Complete statistical divergence from the mean of the population? no, that's just simply not supposed to happen. That last one should be impossible.
Well, I have a theory that would explain this. Lets assume that duels decks starts of sorted the way they are in the deckbuilder, meaning that we have all the land in the bottom of the deck. Then we shuffle using a random comparator. This introduces a bias for cards originally in the bottom of the deck to end up closer to the top. Now, because most magic games only look at the top ~20 cards of the deck, that bias will add up to some statistical significance. There is a nice visualization of different distributions caused by bad shufflers here:
https://bost.ocks.org/mike/shuffle/compare.htmlThings that would make or break this theory are:
Does the amount of bias decrease with number of cards drawn, if it does, it supports my theory.Are the particular lands in the back of a deck more likely to show up in the deck then other cards? If they do, that supports this theory.
In the larger data set provided by VT2WA we have evidence of the bold (we don't have data for the second part - we did not for example count how often rare lands showed up). There is a statistically relevant downward trend as card count increases. ~ -.0063874% per card drawn, and it's statistically different from 0.
GoboRab's data does not agree with this finding. If anything in GoboRab's data the trend is positive instead of negative, but we can't reject 0 (95% CI -.0084004 to .0193979) - 0 is what we'd expect the trend to be if the shuffler was built correctly, and his data's confidence interval includes 0.
So basically, no we don't have conclusive evidence to support this theory, and we have found yet another way the two data sets contradict each other. Need more data.

THE DATA →
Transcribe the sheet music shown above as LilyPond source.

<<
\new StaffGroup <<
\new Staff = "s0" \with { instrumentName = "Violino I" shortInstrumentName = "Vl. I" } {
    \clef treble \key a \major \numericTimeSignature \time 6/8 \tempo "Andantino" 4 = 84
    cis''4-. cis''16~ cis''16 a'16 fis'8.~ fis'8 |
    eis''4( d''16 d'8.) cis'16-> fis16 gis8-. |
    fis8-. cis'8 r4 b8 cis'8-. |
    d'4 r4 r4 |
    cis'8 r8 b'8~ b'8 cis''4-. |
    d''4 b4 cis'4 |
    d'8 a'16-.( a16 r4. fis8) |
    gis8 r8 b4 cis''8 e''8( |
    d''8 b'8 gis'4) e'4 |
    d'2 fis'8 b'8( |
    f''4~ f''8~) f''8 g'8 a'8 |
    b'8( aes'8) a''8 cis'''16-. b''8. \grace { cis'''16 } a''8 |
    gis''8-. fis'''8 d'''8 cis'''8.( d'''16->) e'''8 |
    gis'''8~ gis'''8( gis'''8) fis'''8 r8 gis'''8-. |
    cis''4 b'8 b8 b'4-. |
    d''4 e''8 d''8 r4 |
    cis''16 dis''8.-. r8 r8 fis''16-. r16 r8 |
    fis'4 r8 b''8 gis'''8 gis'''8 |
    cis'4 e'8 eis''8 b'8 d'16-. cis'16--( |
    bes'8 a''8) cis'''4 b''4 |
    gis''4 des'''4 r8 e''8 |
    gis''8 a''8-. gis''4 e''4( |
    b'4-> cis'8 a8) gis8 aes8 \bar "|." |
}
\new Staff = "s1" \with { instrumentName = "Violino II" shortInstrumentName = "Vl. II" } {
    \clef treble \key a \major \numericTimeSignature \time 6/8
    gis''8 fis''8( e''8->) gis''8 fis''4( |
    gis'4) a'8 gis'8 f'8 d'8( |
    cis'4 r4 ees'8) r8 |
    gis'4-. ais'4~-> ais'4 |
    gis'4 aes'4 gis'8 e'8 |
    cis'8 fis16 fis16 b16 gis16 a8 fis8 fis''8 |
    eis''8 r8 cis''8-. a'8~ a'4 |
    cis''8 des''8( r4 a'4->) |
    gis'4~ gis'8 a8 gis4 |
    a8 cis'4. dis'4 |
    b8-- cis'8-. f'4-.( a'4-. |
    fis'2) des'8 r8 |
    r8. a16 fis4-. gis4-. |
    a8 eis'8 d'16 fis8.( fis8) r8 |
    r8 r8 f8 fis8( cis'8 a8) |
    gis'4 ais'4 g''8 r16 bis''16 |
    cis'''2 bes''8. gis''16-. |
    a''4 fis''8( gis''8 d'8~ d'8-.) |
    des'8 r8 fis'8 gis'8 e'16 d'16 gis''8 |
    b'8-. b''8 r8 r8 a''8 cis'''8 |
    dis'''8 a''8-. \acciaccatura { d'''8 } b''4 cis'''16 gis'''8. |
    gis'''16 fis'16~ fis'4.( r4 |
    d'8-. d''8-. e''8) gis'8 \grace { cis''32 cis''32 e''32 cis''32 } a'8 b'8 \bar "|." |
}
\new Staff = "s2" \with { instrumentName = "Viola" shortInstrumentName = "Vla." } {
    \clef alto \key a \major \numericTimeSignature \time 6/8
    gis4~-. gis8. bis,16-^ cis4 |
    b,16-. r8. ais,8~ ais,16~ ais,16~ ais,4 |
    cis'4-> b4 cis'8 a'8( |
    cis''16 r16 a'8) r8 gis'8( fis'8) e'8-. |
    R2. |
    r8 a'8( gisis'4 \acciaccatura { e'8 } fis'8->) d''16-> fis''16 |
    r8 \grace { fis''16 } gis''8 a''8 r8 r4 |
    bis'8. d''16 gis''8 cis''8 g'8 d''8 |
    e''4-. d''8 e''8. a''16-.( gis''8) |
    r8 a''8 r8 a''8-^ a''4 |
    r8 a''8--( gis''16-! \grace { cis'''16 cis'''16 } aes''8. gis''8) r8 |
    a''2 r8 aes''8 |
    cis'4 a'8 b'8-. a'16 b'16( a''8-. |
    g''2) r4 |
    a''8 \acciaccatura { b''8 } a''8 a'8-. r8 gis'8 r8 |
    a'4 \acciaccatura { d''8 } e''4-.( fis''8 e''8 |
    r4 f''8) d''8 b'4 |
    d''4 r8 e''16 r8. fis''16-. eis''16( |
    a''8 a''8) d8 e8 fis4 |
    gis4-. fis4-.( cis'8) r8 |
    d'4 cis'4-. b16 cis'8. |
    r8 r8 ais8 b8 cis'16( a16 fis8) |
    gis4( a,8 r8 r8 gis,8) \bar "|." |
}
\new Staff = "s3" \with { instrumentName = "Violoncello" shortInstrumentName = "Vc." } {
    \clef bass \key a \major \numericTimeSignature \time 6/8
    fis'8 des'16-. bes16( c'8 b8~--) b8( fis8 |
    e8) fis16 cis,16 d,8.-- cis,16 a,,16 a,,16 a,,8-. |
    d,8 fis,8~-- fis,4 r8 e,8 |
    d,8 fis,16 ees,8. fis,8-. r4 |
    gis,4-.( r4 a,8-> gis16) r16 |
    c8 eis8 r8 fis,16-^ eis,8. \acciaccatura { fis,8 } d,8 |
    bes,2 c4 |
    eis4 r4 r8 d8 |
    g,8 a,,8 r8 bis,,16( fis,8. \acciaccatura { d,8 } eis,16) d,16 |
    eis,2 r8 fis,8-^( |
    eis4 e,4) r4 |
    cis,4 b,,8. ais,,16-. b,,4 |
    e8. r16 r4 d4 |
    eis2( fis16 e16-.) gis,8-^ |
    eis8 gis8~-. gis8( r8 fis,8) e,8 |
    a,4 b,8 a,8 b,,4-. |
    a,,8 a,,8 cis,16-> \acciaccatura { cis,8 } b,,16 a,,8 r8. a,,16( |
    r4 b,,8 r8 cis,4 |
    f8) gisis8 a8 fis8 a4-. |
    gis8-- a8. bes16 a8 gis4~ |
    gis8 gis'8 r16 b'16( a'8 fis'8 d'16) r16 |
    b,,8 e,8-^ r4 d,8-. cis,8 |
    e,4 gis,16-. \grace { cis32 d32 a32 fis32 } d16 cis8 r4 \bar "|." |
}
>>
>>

WHAT TO WORK ON →
**A.** Reproduce everything in the post on deck shuffling bias from "In the larger" down to "Need more data.".
**B.** According to the post on deck shuffling bias, what downward trend per card drawn appears in VT2WA's larger data set?
**C.** Summarize the post on deck shuffling bias in two sentences.
The entries have nothing to do with the post on deck shuffling bias.

RESULTS OF THE EXERCISE →
**A.**
In the larger data set provided by VT2WA we have evidence of the bold (we don't have data for the second part - we did not for example count how often rare lands showed up). There is a statistically relevant downward trend as card count increases. ~ -.0063874% per card drawn, and it's statistically different from 0.
GoboRab's data does not agree with this finding. If anything in GoboRab's data the trend is positive instead of negative, but we can't reject 0 (95% CI -.0084004 to .0193979) - 0 is what we'd expect the trend to be if the shuffler was built correctly, and his data's confidence interval includes 0.
So basically, no we don't have conclusive evidence to support this theory, and we have found yet another way the two data sets contradict each other. Need more data.

**B.** About -.0063874% per card drawn, which is statistically different from 0.

**C.** The post theorizes that Duels decks start sorted as in the deckbuilder, with all the land at the bottom, and that shuffling with a random comparator biases those bottom cards toward the top. VT2WA's larger data set shows a statistically relevant downward trend as card count increases, but GoboRab's data does not agree, so the evidence is not conclusive and more data is needed.